Bir konuda kesin olarak "Haramdur" denilmesinin dayanağı , delaleti ve subutu kati, yani domuz etinin haram olması veya hayızlı iken cinsel ilişkinin yasak olması gibi hiç bir şüphe ve itiraz edilemeyecek derecede olması gerekir ki, "Adetli kadının namaz kılması veya oruç tutması HARAMdır" denilsin. Ancak bu haramlılık bu şekil bir hükme dayanarak verilmeyip, zanni delillere dayandığı için, "Haram" şeklinde bir hüküm konulması ancak nahl s. 116. ayetinin muhatabı olmak anlamına gelecektir. 

[016.116]  Dillerinizin uydurduğu yalana dayanarak «Bu helâldir, şu da haramdır» demeyin, çünkü Allah'a karşı yalan uydurmuş oluyorsunuz. Kuşkusuz Allah'a karşı yalan uyduranlar kurtuluşa eremezler.

Maide s.6 ve Nisa s 43. ayetinde, namazın yasak olduğu haller en açık biçimde açıklanmıştır. Bu açıklığa rağmen bunun dışında tutulan hayız halini namaza engel bir hal olarak söylemek doğru değildir. İlmihal kitaplarında özür halinde olan bir erkek veya bayanın her namaz için ayrı abdest alıp özrü (devamlı idrar veya kan gelme durumu) devam etse de namaz kılabileceğine dair olan fetvalar hayızlı kadın için neden verilmediğinin düşünülmesi gerekmektedir.   

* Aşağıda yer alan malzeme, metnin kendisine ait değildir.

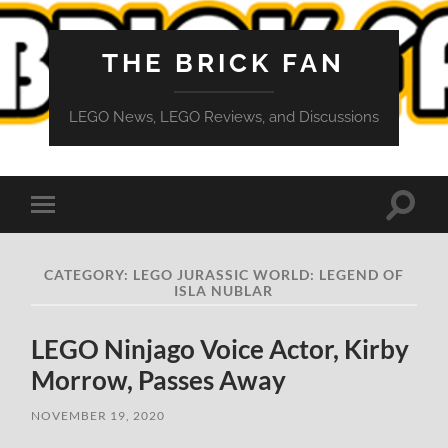
THE BRICK FAN
LEGO News, LEGO Reviews, and Discussions
Toggle
Toggle
search
mobile
field
menu
CATEGORY:
LEGO JURASSIC WORLD: LEGEND OF
ISLA NUBLAR
LEGO Ninjago Voice Actor, Kirby
Morrow, Passes Away
NOVEMBER 19, 2020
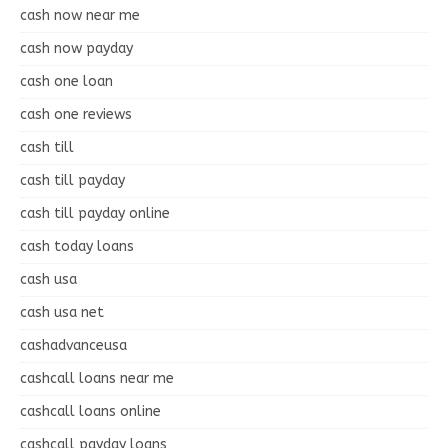
cash now near me
cash now payday
cash one loan
cash one reviews
cash till
cash till payday
cash till payday online
cash today loans
cash usa
cash usa net
cashadvanceusa
cashcall loans near me
cashcall loans online
cashcall payday loans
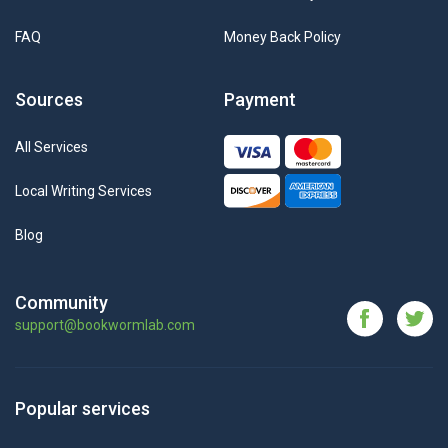
FAQ
Money Back Policy
Sources
Payment
All Services
Local Writing Services
Blog
Community
support@bookwormlab.com
Popular services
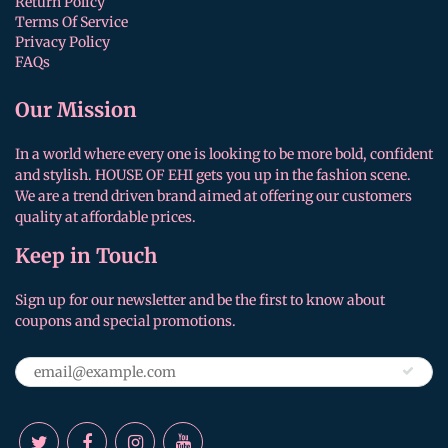
Return Policy
Terms Of Service
Privacy Policy
FAQs
Our Mission
In a world where every one is looking to be more bold, confident
and stylish. HOUSE OF EHI gets you up in the fashion scene.
We are a trend driven brand aimed at offering our customers
quality at affordable prices.
Keep in Touch
Sign up for our newsletter and be the first to know about
coupons and special promotions.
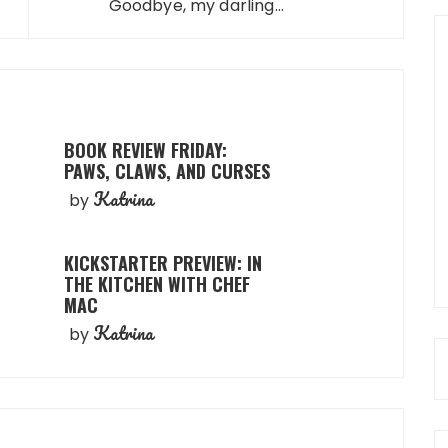
Goodbye, my darling...
BOOK REVIEW FRIDAY:
PAWS, CLAWS, AND CURSES
Katrina
by
KICKSTARTER PREVIEW: IN
THE KITCHEN WITH CHEF
MAC
Katrina
by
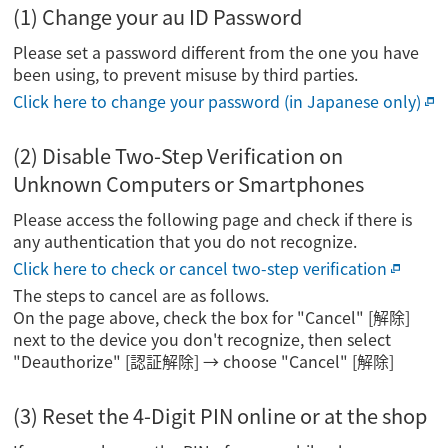
(1) Change your au ID Password
Please set a password different from the one you have
been using, to prevent misuse by third parties.
Click here to change your password (in Japanese only)
(2) Disable Two-Step Verification on
Unknown Computers or Smartphones
Please access the following page and check if there is
any authentication that you do not recognize.
Click here to check or cancel two-step verification
The steps to cancel are as follows.
On the page above, check the box for "Cancel" [解除]
next to the device you don't recognize, then select
"Deauthorize" [認証解除] → choose "Cancel" [解除]
(3) Reset the 4-Digit PIN online or at the shop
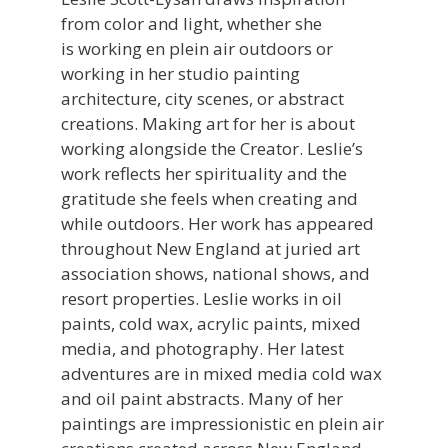
from color and light, whether she
is working en plein air outdoors or
working in her studio painting
architecture, city scenes, or abstract
creations. Making art for her is about
working alongside the Creator. Leslie’s
work reflects her spirituality and the
gratitude she feels when creating and
while outdoors. Her work has appeared
throughout New England at juried art
association shows, national shows, and
resort properties. Leslie works in oil
paints, cold wax, acrylic paints, mixed
media, and photography. Her latest
adventures are in mixed media cold wax
and oil paint abstracts. Many of her
paintings are impressionistic en plein air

Sonuç olarak ; Dinlerindeki helal ve haram ölçüsünü Kur'anın rehberliğinde arayan kur'an Müslümanları için hayızlı durumda namaz konusunun herhangi bir sıkıntısı olmadığı halde, yüzyıllardır hayızlı kadının namazı ve orucunun tabu haline gelmiş olan bir mesele olması hasebiyle bu konu "Arı kovanına çomak sokmak " mesabesindedir. Muhammed as ın helal ve haram koyma yetkisi diye bir şey olmadığını, onun Kur'anın doğrultusunda bir yaşam sürdürdüğünü, eğer bir şeye helal veya haram diyorsa onun Kur'ani karşılığının mutlaka olduğunu düşünenler,  bu konuda Kur'ani karşılığın sadece Nisa s. 43 ve Maide s. 6 ayetleri olduğunu unutmamalıdırlar.

                                      EN DOĞRUSUNU ALLAH C.C BİLİR.

Not : Süleymaniye vakfı ve Abdülaziz Bayındır hoca bu yazının yayınlandığı tarihte sahip oldukları hayızlı kadın namaz kılamaz düşüncesinden artık vaz geçmiştir.